If the new 2021 IT Rules are any indication, there is a clear shift in the Indian government’s policy towards technology companies: this is a movement from regulation to control.
Instead, now having control over tech companies is for the government to have the power to manipulate the power of large tech companies for its own purposes, without necessarily putting in place policies that either encourage smaller players or protect the rights of users and citizens. It is as dangerous as large swathes of individual data in the hands of for-profit corporations. Governments that control tech companies can leverage them to their own advantage, and put in place means of censorship and control of content that directly affects fundamental freedoms of speech, and expression. (A good way to understand this difference is to compare the GDPR of Europe to the great firewall of China.)
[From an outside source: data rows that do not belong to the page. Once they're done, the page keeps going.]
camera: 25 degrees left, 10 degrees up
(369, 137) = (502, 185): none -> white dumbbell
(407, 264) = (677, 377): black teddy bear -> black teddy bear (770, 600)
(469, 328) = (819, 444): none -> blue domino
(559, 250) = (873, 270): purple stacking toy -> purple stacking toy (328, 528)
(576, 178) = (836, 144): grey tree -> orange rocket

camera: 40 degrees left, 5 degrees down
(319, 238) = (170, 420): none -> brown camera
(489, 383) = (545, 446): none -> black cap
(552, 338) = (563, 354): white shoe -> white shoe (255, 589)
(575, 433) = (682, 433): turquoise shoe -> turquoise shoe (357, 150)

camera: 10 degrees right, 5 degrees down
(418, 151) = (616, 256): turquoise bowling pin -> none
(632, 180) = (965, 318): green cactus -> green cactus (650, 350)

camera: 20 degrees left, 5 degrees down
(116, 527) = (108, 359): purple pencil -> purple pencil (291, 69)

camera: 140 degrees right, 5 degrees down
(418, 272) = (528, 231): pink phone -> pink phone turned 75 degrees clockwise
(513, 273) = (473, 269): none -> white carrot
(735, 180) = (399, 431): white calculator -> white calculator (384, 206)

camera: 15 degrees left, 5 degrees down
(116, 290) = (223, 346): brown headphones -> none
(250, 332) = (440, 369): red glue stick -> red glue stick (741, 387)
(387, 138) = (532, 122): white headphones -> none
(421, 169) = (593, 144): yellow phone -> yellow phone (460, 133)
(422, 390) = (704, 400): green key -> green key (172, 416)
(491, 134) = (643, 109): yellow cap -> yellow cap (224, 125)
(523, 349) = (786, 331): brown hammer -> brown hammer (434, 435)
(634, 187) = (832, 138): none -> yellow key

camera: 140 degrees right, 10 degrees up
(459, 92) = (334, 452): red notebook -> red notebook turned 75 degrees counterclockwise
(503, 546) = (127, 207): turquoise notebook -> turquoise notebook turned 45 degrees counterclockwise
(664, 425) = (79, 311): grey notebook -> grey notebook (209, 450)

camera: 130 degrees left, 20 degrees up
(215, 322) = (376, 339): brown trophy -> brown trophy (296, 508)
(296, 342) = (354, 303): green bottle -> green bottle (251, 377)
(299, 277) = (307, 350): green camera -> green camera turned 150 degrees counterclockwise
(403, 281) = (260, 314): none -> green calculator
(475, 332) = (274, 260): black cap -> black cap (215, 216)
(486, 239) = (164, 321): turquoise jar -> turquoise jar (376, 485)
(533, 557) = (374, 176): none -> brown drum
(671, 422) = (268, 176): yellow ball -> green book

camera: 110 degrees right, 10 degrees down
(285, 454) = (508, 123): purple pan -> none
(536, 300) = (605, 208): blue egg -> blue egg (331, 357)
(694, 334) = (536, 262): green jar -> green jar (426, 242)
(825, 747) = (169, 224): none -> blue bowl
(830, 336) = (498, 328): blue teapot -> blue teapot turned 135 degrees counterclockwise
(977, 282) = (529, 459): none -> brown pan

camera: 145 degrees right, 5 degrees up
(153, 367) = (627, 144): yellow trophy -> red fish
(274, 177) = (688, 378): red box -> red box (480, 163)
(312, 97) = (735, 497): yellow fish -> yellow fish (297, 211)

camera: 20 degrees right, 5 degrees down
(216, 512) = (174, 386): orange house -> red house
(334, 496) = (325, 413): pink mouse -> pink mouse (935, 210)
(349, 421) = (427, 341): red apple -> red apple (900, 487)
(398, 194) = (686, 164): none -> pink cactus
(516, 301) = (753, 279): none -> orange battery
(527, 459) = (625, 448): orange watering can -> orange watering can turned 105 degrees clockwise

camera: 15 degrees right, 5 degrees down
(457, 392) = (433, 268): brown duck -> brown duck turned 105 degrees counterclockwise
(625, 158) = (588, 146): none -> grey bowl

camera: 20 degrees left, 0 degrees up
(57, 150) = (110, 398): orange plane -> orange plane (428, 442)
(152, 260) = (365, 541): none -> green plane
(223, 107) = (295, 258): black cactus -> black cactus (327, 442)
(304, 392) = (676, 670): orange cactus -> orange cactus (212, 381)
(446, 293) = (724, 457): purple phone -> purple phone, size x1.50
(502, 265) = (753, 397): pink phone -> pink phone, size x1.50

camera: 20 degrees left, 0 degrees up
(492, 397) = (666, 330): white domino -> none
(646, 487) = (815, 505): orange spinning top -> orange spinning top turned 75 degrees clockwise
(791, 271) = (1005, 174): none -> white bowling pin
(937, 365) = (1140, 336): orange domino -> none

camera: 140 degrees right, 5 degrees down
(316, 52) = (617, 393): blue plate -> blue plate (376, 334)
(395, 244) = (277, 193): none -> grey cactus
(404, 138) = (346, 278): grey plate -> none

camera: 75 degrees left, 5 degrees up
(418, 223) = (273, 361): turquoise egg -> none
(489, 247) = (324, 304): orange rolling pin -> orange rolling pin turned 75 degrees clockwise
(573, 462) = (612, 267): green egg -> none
While there are several cases in court right now questioning different sections of the new IT rules, , the WhatsApp cases are important tests by themselves. Given how ubiquitous WhatsApp has become and how central it has been to communication strategies (for election messaging and otherwise) pioneered in India by the current ruling party, the manner in which the WhatsApp cases are resolved will show clearly the direction in which government oversight and regulation will go.
Making private communication more visible to the government will create a nightmare even more Orwellian than the one we live in now.
If the government ensures that every message a WhatsApp user sends is readable, it becomes that much easier to find and punish — using the entire might of the state — people who disagree with it, challenge its narrative, or in any way question its activities. Making private communication more visible to the government will create a nightmare even more Orwellian than the one we live in now.
The flimsy excuse of preventing the spread of misinformation does not require such drastic measures. Misinformation, fake news and propaganda far predate technologies such as WhatsApp and social media and likely will outlast them. Technological tools themselves are never neutral. In this case, they have served as conduits for faster and wider spread of malicious misinformation, mostly by design.
What we need in India is an ecosystem of innovation and regulation that can bring to heel the untrammelled data powers of large Silicon Valley giants, such as Facebook that owns several companies such as WhatsApp, without compromising on the data integrity and privacy concerns of Indian citizens. Resolving the conflicting positions that the Indian government has taken in the two WhatsApp cases will be a litmus test for the new IT rules.